LIST OF TASKS ->
**A.** From the notes on discounting below, list every observation given as a bullet point about the two gamma values.
**B.** Carry on the notes on discounting below from their final sentence.

DOCUMENT EXCERPT ->
# RL - CIA 1

### Run 10 episodes and observe the effect of discounting by changing the values of gamma.
 
For ease of reading and convenience I have added both the gamma values together.

**Discounting - reducing the value of future rewards so immediate reward is worth more.**

- Discounting with γ = 0.5 keeps the returns below zero for this particular experiment
- The returns for γ = 0.5 are not as spread out as in the case of γ = 0.9
- γ = 0.9 gives more importance to future rewards than γ = 0.5. Hence when the future exhibits better rewards (more higher values) this is reflected in the return, at the same time when the future exhibits lower rewards (more negative values) the return in significantly smaller.

RECORD EXTRACTS ->
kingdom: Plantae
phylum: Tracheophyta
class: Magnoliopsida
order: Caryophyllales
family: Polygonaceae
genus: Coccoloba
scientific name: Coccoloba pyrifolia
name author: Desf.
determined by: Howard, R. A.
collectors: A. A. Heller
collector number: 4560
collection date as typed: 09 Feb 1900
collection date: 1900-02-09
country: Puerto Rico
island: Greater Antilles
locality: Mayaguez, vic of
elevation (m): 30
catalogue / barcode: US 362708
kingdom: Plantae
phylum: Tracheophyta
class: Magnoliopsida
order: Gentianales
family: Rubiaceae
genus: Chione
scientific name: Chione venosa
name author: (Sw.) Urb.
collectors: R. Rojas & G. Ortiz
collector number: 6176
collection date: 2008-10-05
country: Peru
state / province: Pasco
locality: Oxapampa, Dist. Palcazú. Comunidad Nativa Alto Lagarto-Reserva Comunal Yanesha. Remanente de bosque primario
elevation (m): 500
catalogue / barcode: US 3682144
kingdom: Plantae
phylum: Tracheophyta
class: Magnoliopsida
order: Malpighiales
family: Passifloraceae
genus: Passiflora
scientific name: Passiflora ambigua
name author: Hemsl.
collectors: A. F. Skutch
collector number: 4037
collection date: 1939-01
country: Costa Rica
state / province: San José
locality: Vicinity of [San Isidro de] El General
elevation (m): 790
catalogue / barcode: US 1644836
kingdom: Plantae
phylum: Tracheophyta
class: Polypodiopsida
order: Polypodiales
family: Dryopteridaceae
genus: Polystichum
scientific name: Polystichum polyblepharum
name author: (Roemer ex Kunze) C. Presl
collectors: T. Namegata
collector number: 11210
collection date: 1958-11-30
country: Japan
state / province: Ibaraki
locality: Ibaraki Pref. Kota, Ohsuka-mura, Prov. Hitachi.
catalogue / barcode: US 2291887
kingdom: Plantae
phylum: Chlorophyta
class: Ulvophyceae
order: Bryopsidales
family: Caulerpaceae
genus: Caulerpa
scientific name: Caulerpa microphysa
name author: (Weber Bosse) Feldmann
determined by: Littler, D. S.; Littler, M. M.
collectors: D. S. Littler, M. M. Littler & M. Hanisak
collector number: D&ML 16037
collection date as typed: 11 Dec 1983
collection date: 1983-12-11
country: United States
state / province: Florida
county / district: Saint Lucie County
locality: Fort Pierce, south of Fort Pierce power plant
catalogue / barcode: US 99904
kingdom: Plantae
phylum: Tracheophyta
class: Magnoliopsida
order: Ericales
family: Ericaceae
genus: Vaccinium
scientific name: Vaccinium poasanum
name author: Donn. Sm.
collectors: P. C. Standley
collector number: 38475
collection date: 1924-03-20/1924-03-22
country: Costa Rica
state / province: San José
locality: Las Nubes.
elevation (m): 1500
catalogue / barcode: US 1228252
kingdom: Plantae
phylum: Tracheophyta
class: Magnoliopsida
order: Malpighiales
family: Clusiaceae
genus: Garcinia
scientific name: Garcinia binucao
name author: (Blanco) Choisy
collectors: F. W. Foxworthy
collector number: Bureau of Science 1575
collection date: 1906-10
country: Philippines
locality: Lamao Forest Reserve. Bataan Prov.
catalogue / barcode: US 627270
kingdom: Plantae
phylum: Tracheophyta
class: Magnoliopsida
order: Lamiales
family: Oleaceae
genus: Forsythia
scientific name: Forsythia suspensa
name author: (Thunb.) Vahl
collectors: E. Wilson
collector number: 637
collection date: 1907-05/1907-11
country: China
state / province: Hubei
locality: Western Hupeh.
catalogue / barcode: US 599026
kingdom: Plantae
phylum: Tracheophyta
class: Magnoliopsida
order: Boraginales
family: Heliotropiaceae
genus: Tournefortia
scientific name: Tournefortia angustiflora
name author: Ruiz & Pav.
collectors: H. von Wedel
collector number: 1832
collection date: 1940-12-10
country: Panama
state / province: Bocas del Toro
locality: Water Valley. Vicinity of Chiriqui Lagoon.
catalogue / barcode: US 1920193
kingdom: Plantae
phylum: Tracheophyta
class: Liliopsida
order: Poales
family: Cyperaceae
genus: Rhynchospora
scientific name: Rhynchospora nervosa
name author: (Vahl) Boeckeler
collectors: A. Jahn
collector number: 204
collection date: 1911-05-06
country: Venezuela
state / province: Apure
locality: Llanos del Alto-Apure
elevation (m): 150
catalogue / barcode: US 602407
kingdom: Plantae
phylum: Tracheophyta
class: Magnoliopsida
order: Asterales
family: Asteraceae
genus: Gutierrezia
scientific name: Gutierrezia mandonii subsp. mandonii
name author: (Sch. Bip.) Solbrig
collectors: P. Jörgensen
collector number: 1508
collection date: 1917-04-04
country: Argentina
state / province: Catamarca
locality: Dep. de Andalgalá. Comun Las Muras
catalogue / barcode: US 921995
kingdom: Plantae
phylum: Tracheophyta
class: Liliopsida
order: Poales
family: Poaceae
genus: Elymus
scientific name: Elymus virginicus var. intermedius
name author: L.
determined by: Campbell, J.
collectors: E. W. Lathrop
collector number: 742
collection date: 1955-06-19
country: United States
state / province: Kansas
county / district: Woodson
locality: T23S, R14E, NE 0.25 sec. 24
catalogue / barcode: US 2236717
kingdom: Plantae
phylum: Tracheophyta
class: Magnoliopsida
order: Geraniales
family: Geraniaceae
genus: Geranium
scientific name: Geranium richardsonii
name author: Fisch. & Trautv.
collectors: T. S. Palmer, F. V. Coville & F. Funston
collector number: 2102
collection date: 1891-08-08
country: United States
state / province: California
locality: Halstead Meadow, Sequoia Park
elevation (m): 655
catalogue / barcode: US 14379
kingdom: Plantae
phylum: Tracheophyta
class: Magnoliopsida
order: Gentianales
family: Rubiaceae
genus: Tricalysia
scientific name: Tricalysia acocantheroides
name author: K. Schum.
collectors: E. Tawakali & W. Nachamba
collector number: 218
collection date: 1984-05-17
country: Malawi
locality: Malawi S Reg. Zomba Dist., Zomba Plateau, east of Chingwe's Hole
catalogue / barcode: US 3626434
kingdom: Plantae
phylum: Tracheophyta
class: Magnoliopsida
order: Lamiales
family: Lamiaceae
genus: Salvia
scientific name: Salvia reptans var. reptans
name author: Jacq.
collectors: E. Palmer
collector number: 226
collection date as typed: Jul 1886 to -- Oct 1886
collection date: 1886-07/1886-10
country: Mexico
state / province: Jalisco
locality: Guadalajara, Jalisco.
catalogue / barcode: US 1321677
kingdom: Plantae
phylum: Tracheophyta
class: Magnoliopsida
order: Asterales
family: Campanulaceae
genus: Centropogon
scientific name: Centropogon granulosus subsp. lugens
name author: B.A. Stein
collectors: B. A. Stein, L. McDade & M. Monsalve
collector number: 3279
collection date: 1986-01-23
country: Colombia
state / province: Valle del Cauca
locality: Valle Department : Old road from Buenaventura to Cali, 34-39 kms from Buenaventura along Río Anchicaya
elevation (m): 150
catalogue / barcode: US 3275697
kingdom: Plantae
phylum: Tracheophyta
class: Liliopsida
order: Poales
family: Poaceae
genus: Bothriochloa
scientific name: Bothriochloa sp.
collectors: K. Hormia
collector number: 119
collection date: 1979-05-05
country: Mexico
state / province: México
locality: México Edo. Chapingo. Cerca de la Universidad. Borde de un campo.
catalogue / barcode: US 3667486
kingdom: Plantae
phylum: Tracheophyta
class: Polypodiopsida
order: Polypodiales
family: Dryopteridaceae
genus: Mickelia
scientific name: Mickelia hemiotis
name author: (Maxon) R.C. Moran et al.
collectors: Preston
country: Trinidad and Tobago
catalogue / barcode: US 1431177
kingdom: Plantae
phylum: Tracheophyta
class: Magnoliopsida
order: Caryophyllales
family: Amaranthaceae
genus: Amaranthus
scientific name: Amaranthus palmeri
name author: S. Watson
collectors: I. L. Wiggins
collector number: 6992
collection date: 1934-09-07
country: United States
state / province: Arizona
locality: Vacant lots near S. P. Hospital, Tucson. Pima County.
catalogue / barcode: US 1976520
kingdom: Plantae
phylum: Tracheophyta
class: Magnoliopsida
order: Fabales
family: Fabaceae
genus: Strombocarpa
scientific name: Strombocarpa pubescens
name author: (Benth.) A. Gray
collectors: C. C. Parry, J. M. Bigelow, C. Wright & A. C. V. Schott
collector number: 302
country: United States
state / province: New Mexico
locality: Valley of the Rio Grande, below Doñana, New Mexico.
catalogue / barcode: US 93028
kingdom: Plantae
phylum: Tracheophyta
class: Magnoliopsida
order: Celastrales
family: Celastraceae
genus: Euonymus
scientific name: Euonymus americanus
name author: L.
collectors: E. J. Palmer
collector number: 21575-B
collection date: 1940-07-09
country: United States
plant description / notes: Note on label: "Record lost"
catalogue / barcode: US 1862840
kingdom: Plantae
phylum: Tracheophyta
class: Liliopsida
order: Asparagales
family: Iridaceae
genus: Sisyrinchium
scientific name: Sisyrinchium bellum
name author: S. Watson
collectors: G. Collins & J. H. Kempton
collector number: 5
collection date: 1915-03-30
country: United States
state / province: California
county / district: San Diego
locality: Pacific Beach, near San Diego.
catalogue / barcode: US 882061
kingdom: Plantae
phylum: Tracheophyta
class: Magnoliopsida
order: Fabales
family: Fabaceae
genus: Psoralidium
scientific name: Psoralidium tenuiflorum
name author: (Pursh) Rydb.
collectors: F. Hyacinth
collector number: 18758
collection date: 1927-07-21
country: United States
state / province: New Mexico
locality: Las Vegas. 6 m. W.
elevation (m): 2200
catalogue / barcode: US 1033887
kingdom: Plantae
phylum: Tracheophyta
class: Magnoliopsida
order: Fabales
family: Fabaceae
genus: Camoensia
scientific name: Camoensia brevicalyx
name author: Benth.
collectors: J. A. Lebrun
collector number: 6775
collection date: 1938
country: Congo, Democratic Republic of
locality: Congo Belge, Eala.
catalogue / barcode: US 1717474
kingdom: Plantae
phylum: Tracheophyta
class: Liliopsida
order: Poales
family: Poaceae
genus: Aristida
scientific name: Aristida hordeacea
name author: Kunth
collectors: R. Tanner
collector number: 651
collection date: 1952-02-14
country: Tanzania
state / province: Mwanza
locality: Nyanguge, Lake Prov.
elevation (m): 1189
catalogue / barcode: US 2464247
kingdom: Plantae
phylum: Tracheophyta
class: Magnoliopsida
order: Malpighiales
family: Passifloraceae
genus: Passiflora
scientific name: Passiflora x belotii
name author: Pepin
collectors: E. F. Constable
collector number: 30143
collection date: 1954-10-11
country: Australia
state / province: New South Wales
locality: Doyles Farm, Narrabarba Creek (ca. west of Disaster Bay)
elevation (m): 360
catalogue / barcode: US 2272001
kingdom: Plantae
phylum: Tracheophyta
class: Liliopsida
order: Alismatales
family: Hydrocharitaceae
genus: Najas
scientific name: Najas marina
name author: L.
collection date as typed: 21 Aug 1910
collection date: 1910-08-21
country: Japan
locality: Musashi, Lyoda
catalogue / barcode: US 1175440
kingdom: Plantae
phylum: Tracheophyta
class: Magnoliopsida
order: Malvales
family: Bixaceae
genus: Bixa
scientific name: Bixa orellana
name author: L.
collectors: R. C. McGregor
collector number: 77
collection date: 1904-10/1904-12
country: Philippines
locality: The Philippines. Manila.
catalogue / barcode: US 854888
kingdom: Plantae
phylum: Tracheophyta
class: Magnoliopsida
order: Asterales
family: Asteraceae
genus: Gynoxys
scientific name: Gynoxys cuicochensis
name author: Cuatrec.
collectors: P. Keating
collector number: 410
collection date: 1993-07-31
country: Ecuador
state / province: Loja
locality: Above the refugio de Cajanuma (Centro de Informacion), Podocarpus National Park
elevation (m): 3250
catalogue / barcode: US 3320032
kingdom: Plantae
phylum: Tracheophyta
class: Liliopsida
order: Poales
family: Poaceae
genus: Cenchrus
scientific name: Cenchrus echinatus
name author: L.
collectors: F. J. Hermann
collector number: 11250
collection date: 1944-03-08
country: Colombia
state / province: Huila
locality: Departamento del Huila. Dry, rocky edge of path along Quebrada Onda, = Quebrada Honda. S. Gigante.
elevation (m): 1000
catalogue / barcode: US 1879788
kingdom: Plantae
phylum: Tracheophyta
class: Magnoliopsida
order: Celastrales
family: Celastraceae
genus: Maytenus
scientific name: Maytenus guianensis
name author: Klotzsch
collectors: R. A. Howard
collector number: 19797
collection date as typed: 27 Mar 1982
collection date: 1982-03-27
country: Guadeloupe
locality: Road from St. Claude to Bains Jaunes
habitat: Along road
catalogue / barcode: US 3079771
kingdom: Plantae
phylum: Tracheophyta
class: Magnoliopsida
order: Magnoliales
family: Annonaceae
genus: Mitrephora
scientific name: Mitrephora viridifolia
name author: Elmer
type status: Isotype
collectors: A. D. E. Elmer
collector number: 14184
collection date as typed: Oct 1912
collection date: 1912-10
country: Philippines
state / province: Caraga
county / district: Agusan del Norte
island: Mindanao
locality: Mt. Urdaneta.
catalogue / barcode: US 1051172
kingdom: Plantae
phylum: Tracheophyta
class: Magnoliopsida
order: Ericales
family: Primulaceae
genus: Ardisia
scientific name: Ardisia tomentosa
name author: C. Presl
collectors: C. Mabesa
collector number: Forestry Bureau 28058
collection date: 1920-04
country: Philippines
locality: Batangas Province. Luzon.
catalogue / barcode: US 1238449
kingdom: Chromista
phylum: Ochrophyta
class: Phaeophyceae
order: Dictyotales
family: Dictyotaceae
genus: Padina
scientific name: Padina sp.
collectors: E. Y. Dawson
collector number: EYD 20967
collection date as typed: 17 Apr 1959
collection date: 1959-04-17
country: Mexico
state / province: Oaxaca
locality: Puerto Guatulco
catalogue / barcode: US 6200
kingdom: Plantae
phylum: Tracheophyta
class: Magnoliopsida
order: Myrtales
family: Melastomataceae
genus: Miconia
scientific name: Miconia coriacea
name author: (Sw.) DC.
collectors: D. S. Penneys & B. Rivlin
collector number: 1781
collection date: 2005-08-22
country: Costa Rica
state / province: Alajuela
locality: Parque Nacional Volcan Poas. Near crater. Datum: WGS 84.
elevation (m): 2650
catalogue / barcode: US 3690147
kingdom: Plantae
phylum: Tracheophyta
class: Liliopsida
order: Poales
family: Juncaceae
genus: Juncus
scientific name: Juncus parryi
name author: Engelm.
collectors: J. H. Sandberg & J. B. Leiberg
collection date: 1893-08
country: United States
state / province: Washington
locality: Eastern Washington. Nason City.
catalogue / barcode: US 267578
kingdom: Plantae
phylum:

EXPECTED RESPONSES ->
**A.**
- With γ = 0.5, discounting keeps the returns below zero for this experiment.
- The returns for γ = 0.5 are less spread out than those for γ = 0.9.
- γ = 0.9 gives more importance to future rewards than γ = 0.5. When the future has better rewards, the return reflects that. When the future has lower, more negative rewards, the return is significantly smaller.

**B.**
- γ = 0.5 doesn't focus on the future as much as γ = 0.9 so the returns aren't on extremities as seen in γ = 0.9. γ = 0.9 has returns that are more spread out.

In [114]:
import random
import numpy as np

In [115]:
#Given Code

ROWS = 3
COLS = 4
ACTIONS = ['N', 'S', 'E', 'W']
REWARDS = { (0, 3): 10,
 (1, 3): -10 }
STEP_REWARD = -1

# Terminal states
TERMINAL_STATES = [(0, 3), (1, 3)]
ACTION_EFFECTS = {
 'N': [(-1, 0), (0, -1), (0, 1)],
 'S': [(1, 0), (0, -1), (0, 1)],
 'E': [(0, 1), (-1, 0), (1, 0)],
 'W': [(0, -1), (-1, 0), (1, 0)] 
}
PROBS = [0.8, 0.1, 0.1]

def in_bounds(state):
 """Check if the state is inside the grid."""
 r, c = state
 return 0 <= r < ROWS and 0 <= c < COLS
    
def move(state, action):
 """Move from current state according to stochastic transitions."""
 effects = ACTION_EFFECTS[action]
 chosen_effect = random.choices(effects, PROBS)[0]
 new_r, new_c = state[0] + chosen_effect[0], state[1] + chosen_effect[1]
 if in_bounds((new_r, new_c)):
     return (new_r, new_c)
 return state # If out of bounds, stay in place
    
def get_reward(state):
 """Return the reward for a state."""
 return REWARDS.get(state, STEP_REWARD)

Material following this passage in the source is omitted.